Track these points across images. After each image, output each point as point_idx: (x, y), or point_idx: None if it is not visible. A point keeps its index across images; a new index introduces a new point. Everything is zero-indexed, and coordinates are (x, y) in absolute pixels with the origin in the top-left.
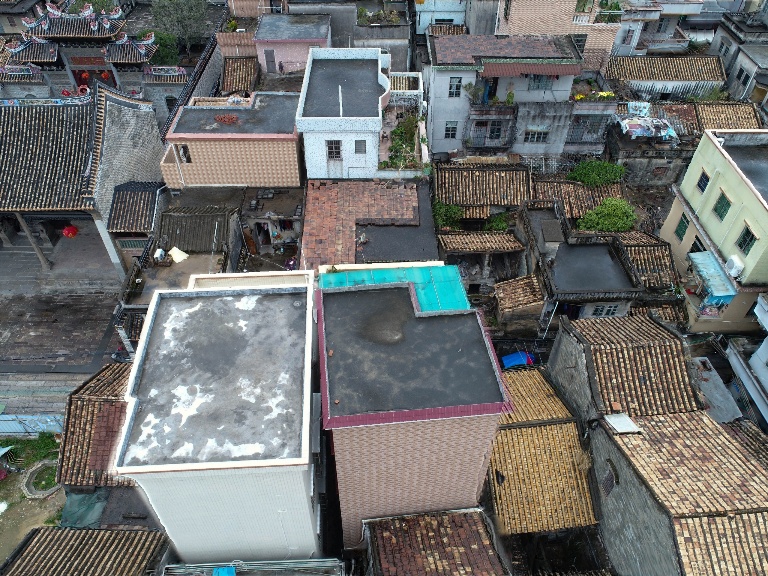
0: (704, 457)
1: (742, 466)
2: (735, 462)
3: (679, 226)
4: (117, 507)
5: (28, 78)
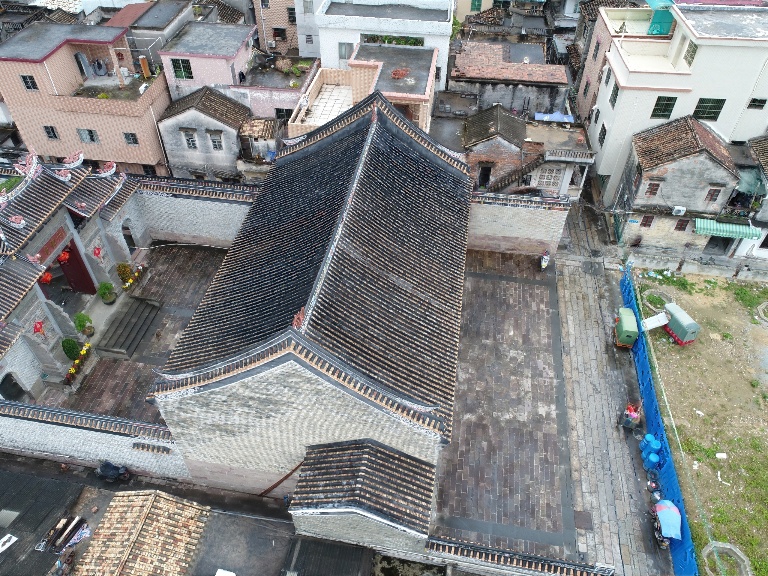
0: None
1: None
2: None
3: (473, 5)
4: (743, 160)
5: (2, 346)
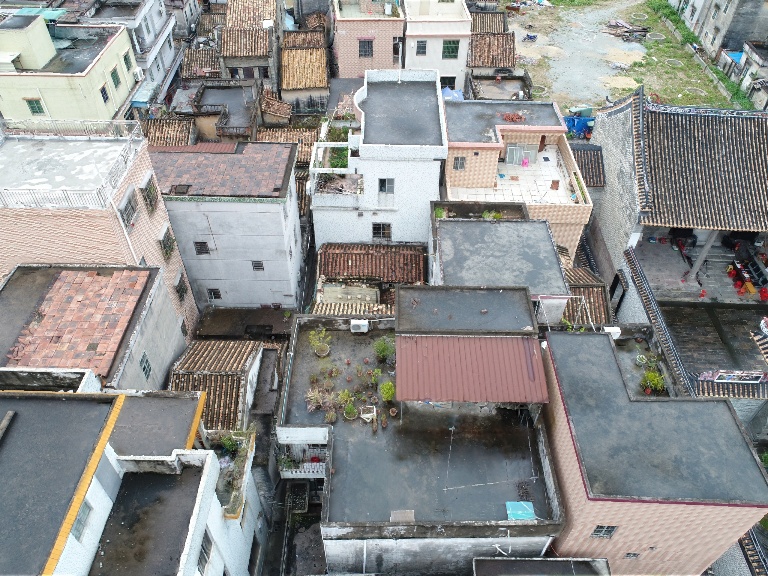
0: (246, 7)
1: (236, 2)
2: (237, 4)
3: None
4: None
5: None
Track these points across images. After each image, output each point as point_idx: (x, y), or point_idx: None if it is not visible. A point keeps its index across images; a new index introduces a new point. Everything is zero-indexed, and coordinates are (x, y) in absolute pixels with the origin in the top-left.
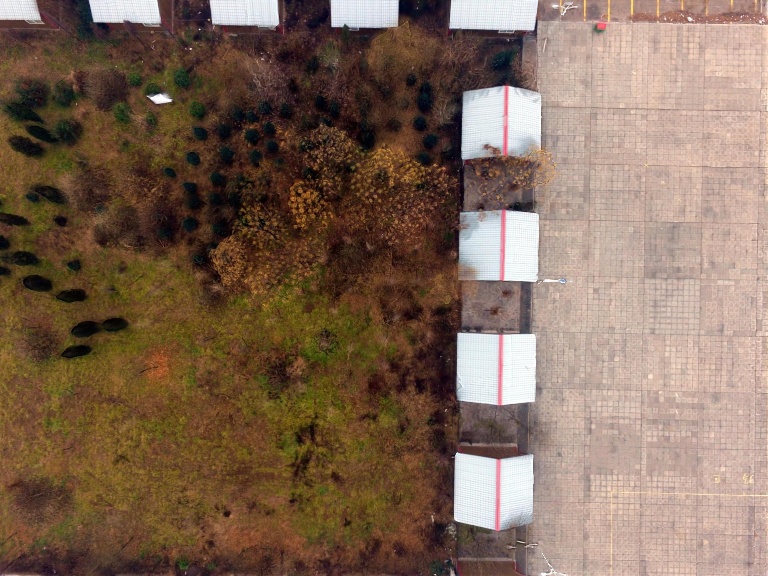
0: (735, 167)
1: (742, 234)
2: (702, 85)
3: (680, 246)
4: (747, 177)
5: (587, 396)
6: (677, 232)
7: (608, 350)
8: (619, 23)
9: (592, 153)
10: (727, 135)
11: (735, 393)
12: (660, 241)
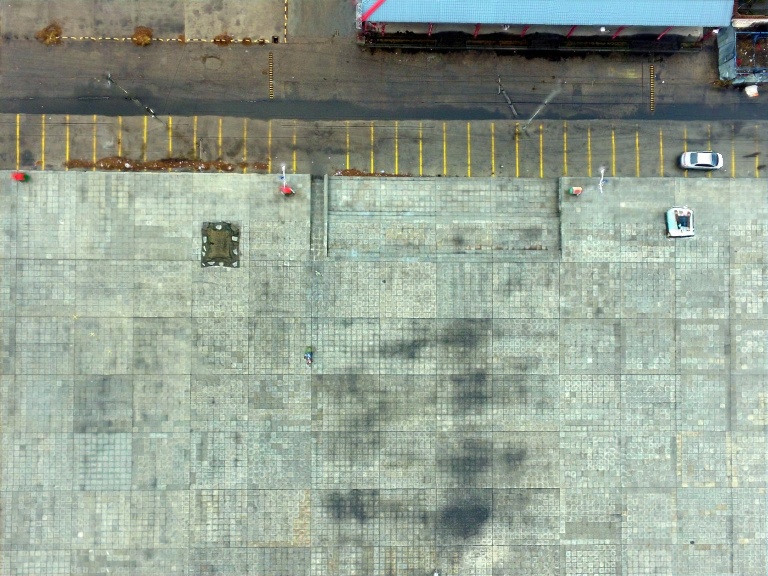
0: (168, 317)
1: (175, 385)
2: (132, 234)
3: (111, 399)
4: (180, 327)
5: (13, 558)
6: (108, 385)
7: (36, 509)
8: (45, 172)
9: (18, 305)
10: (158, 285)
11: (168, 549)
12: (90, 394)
--
Rewrite all of the lines above with every "point_idx" changed to "index" and nothing else altered. Leave out the picture markers.

Track these points across images. After each image, output each point as index: (x, y), or index: None if it is not visible. A point keeps its index across images; a new index introduces a new point. Everything is zero-indexed, and coordinates are (x, y) in absolute pixels with the origin in the top-left.
0: (704, 457)
1: (742, 466)
2: (735, 462)
3: (679, 226)
4: (117, 507)
5: (28, 78)
0: None
1: None
2: None
3: (473, 5)
4: (743, 160)
5: (2, 346)
0: (246, 7)
1: (236, 2)
2: (237, 4)
3: None
4: None
5: None
Track these points across images. After each image, output each point as index: (x, y), or index: None if it is not visible. A point keeps its index across images; a new index introduces a new point. Everything is zero-indexed, and coordinates are (x, y) in absolute pixels with the origin in the top-left.
0: (735, 167)
1: (742, 234)
2: (702, 85)
3: (680, 246)
4: (747, 177)
5: (587, 396)
6: (677, 232)
7: (608, 350)
8: (619, 23)
9: (592, 153)
10: (727, 135)
11: (735, 393)
12: (660, 241)
0: (168, 317)
1: (175, 385)
2: (132, 234)
3: (111, 399)
4: (180, 327)
5: (13, 558)
6: (108, 385)
7: (36, 509)
8: (45, 172)
9: (18, 305)
10: (158, 285)
11: (168, 549)
12: (90, 394)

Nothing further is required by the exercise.